Teamsters Must Take Note of the Danger on the Horizon…

Teamsters must take note of the danger on the horizon — Amazon is becoming an increasingly powerful player in retail, logistics, data and surveillance infrastructure, and other aspects of our economy. Why does this matter? Amazon is changing the nature of work in our country and touches many core Teamster industries such as parcel delivery, freight, airline, food distribution, and motion picture. This will undermine the quality of our contracts with union employers across multiple trade divisions. But it’s not too late to fight back and you can join the effort!

Most consumers know Amazon through its trustworthy Amazon Prime program. In fact, recent surveys ranked approval ratings for Amazon ahead of the U.S. government, local police, the media, public education institutions, and American labor unions. There are now over 150 million Amazon Prime members.  Based on Amazon’s current growth rates, retail analysts predict that Amazon will capture 1 out of every ten retail dollars spent in 2020.  It already captures one of every two dollars of all online retail sales. In 2019, Amazon had total revenues of $281 billion, nearly four times that of UPS ($74 billion).

While Amazon initially relied heavily on UPS, FedEx, and the USPS for package delivery, it now delivers more than half its packages. At the end of 2019, two-thirds of the U.S. population lived within a 45-minute drive of an Amazon last-mile delivery station. Between 2014 and 2019, the number of delivery stations grew from just 8 to at least 150. By the end of 2020, it is expected that Amazon will be operating out of 300 delivery stations. The company has touted that this number will soon balloon to more than 1,000, putting roots down in suburban communities across the country. It will soon be commonplace to see Amazon-branded step vans alongside UPS and FedEx on our streets. It has similar ambitions in the freight portions of its supply chain.

Beyond delivery, however, Amazon has attempted to break into the grocery industry with Amazon Fresh for years.  That effort received a huge boost when Amazon purchased Whole Foods in 2017. Amazon Fresh’s growth will be driven by the company’s development of small micro-fulfillment centers. Micro-fulfillment centers are expected to disrupt the entire grocery distribution industry. Delivering groceries from online orders from central warehouses to their destination is more expensive compared to micro-fulfillment centers. Amazon’s micro-fulfillment centers will enable grocery stores to reduce costs, increase “efficiencies,” and shorten delivery times. As the COVID-19 pandemic has shown, the broader public is more than willing to skip the trip to the grocery store. Will Amazon capture this market wholly in the future? It seems likely.

Those are just a few of the industries that Amazon has in its sights. Jeff Bezos, Amazon’s founder, and current CEO became the world’s richest man through a growth-at-all-cost mindset. Amazon’s dominance is incredibly daunting, given the serious damage it’s doing to more than one million Amazon workers and contractors under its banner. These workers experience exploitative working conditions such as wage theft, fraudulent classification, intense production quotas, a dehumanizing work environment, health & safety risks, low wages, high turnover, no voice on the job, lack of job security, and outsourced jobs.

A 2018 report by The Economic Roundtable reports that in Los Angeles, Riverside, Orange, and San Bernardino counties, 62 percent of Amazon warehouse workers and their families receive public assistance benefits.
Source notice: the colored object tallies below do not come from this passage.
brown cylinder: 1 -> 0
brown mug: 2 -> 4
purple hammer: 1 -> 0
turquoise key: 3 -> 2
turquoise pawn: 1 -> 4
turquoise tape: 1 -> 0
A majority of Amazon workers on full-time schedules received these benefits, proving that long hours alone were not enough to get by.

It’s not just an empty wallet and bank accounts, but broken backs, too. Amazon’s records of injury and illness reveal that workers sustain serious injuries at rates twice as high as the average for other warehouses. Amazon workers suffered the most severe injuries—those that required them to be moved to light-duty or miss work—at rates five times the national average for all of the private industry.
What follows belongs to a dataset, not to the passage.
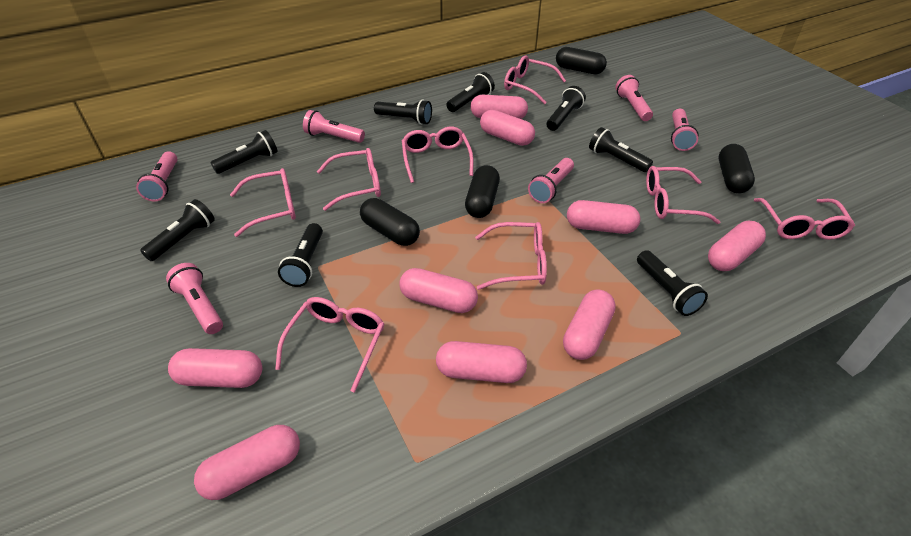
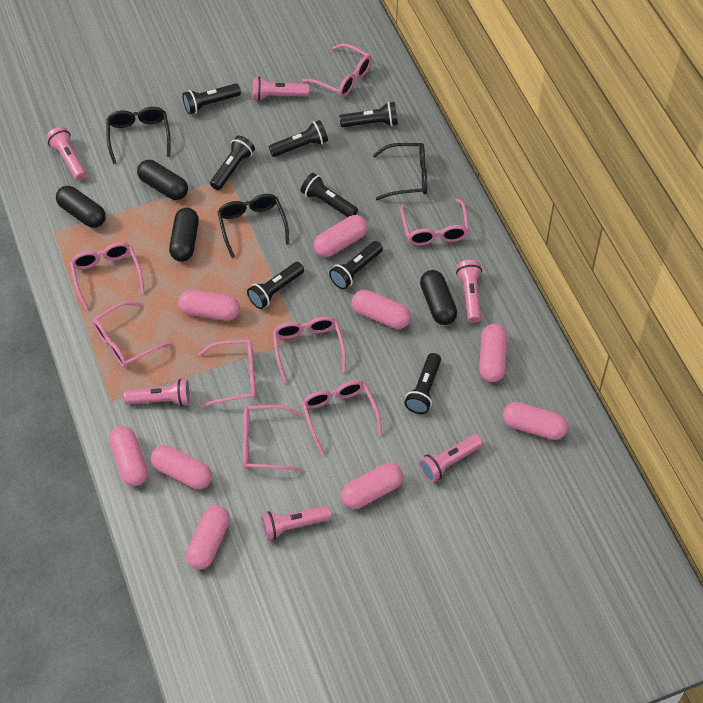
black glasses: 0 -> 3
The indirect subsidies brought on by low wages (as well as the large amounts of direct subsidies that municipalities send to Amazon in exchange for warehouses) means less money for the vital public services enjoyed by residents in our neighborhoods. It means that communities across our country become less dynamic, less prosperous, and as broken as Amazon leaves so many of its workers.
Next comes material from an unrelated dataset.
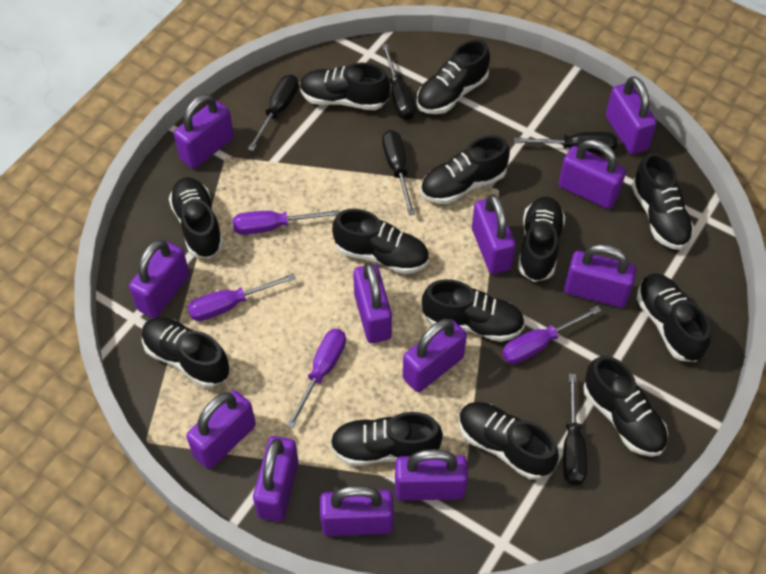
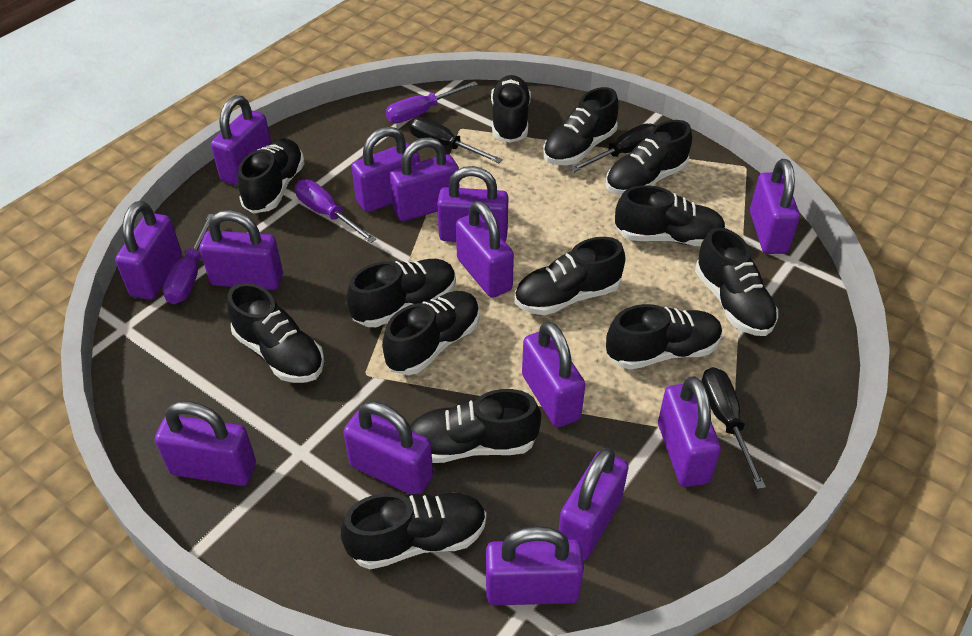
black screwdriver: 5 -> 3
purple padlock: 12 -> 14
purple screwdriver: 4 -> 3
Teamsters across Joint Council 42 should be heartened by the fact that this organization is the first across the International to act on Amazon’s creeping power. In 2018, Joint Council 42 passed a resolution creating a coordinated effort by the local unions to deal with Amazon. With training already underway, we need members aware of the threats Amazon poses in addition to regular communication and coordination. The fight to raise standards at Amazon starts with you, Teamsters!